Mercer International reported sharply weaker results for the fourth quarter and full year 2025, reflecting a prolonged downturn in hardwood pulp markets, significant non-cash impairments, and continued pressure on fibre and energy costs.
For the fourth quarter of 2025, Mercer posted operating EBITDA of –$20.1 million, an improvement from –$28.1 million in the third quarter, but well below $99.2 million recorded a year earlier. The company reported a net loss of $308.7 million, driven largely by $238.7 million in non-cash impairment charges, primarily related to long-lived assets at its Peace River mill and to pulp inventories impacted by low prices and high fibre costs.
On a full-year basis, operating EBITDA reached –$22.0 million, compared with $243.7 million in 2024, while the net loss widened to $497.9 million. Management attributed the year-over-year decline to weak pulp pricing, higher input costs and adverse foreign exchange impacts, partially offset by cost-reduction initiatives.
Impairments and operational focus
The largest impairment charge—$203.5 million—was recorded against assets at the Peace River mill, reflecting ongoing challenges in hardwood pulp markets. Additional write-downs included obsolete equipment and pulp inventory. Management said it is actively evaluating strategic options for the mill, including adjustments to the production mix toward softwood grades and engagement with governments on potential energy and carbon-capture opportunities.
Despite the challenging environment, Mercer noted that underlying operational performance improved sequentially in the fourth quarter.
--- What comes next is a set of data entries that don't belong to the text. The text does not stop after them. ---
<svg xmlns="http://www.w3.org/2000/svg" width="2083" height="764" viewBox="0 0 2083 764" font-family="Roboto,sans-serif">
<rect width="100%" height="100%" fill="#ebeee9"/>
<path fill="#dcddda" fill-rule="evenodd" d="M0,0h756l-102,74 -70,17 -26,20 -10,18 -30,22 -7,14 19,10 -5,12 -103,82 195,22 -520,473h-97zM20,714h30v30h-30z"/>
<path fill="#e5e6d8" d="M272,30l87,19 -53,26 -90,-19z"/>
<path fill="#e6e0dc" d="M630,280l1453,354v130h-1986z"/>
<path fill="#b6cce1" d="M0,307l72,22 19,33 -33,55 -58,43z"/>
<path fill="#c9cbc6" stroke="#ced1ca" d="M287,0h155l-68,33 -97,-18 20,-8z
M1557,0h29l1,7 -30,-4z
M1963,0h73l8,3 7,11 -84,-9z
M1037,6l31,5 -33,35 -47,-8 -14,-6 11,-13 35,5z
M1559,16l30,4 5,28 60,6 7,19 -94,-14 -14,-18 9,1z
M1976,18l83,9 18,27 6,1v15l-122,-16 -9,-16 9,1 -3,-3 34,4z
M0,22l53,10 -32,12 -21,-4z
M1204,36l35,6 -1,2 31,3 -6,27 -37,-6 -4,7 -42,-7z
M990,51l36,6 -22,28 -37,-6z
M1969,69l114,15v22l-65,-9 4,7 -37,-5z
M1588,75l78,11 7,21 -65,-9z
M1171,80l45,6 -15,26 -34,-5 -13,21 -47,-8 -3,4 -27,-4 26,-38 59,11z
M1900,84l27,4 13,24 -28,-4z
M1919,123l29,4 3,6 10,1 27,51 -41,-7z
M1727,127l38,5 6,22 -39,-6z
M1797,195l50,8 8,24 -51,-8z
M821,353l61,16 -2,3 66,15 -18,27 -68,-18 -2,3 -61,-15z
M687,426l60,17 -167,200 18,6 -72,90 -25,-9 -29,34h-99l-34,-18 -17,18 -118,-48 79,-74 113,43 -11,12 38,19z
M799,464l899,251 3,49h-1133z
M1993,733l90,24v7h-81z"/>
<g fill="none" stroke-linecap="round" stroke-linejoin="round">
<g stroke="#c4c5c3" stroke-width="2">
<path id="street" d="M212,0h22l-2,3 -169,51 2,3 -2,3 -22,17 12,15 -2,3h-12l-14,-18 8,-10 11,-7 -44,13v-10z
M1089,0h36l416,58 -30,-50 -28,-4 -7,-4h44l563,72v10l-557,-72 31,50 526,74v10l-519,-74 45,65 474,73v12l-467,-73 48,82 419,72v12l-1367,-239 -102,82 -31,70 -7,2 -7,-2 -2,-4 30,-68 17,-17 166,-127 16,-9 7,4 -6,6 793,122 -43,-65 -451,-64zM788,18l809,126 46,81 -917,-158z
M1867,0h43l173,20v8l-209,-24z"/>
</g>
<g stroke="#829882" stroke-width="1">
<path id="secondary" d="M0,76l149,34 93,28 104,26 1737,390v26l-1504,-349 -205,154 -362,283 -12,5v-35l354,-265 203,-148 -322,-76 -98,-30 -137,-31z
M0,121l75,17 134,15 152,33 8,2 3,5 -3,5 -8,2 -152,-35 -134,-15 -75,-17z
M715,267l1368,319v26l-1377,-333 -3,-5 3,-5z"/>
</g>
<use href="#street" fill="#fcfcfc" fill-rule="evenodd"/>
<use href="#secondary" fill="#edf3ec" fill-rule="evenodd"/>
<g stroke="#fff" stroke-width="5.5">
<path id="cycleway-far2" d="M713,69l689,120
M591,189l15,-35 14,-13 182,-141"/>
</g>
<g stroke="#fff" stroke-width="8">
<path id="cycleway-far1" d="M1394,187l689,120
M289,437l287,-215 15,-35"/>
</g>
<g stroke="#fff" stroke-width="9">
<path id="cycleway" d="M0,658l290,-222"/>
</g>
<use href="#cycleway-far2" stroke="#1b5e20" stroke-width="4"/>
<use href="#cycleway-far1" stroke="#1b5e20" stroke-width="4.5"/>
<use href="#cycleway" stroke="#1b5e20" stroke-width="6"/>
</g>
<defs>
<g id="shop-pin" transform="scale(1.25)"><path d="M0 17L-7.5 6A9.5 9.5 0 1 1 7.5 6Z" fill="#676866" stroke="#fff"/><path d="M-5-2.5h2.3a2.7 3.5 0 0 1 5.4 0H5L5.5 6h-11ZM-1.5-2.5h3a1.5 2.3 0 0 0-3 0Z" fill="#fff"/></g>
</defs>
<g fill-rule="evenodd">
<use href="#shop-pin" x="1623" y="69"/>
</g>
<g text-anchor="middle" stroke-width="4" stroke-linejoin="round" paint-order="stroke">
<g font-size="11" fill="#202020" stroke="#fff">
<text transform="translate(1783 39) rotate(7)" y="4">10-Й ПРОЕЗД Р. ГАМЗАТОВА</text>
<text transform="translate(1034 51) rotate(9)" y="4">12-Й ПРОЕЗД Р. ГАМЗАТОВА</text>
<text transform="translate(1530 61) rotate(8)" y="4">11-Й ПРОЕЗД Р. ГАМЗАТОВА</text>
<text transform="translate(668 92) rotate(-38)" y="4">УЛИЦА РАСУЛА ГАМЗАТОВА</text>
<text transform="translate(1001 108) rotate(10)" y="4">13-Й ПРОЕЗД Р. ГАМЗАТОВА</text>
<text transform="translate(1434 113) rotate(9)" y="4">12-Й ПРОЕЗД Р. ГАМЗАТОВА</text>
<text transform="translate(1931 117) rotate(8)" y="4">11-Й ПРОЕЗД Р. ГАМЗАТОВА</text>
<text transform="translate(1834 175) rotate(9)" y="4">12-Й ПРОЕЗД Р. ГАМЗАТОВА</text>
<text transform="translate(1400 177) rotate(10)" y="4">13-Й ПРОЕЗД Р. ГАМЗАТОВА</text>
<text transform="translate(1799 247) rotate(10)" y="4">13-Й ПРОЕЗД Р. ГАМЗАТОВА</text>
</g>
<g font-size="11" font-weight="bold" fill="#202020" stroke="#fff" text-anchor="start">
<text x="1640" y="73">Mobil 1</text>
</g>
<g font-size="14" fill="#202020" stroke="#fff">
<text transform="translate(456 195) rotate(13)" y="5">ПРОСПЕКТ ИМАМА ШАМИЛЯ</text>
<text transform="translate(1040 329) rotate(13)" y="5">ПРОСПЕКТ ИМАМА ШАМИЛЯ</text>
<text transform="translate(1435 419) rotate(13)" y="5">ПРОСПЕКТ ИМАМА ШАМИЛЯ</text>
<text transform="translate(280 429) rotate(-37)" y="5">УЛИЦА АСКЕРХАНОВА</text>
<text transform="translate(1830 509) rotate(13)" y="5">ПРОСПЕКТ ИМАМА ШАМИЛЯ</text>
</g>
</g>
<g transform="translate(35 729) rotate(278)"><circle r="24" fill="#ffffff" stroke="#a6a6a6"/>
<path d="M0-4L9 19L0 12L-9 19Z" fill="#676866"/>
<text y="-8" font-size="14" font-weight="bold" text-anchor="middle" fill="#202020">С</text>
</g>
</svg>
Cash flow from operations increased by approximately $76 million compared with the prior quarter, supported by working-capital improvements and cost controls.
Cost-reduction program advances
Mercer continues to advance its “One Goal One Hundred” program, launched in mid-2025, which targets $100 million in cost savings and operational improvements by the end of 2026, using 2024 as a baseline. The company achieved approximately $30 million in savings and reliability improvements in 2025 and reiterated confidence in meeting its target.
Market conditions and outlook
Pulp pricing remained mixed across regions. In the fourth quarter, softwood pulp prices were relatively stable in Europe but declined in North America and China due to weak demand and global trade uncertainty. Hardwood pulp prices in China increased modestly, supported by higher domestic fibre costs, while North American prices remained flat. Mercer expects modest pulp price increases in the first quarter of 2026, citing stable demand and global supply constraints.
In solid wood, lumber prices in Europe were steady, while U.S. prices softened amid weak demand. Management expects modest price improvements in early 2026, supported by supply constraints, including reduced Canadian production following new U.S. tariffs on imported lumber.
Mass timber provides a bright spot
Within its solid wood segment, Mercer highlighted continued momentum in mass timber, with an order book of approximately $163 million, including large-scale data center projects. The company expects production to scale significantly in 2026, contributing positively to results as market conditions normalize.
While near-term conditions remain challenging, Mercer said it will continue prioritizing liquidity, operating discipline and portfolio rebalancing to navigate the current cycle and position the business for recovery.
Mercer International is a global producer of market pulp and solid wood products, with operations in Europe, North America and Australia. The company supplies hardwood and softwood pulp to customers worldwide and is also active in lumber and mass timber products. Headquartered in New York, Mercer operates multiple pulp mills and wood manufacturing facilities and is listed on the Nasdaq under the symbol MERC.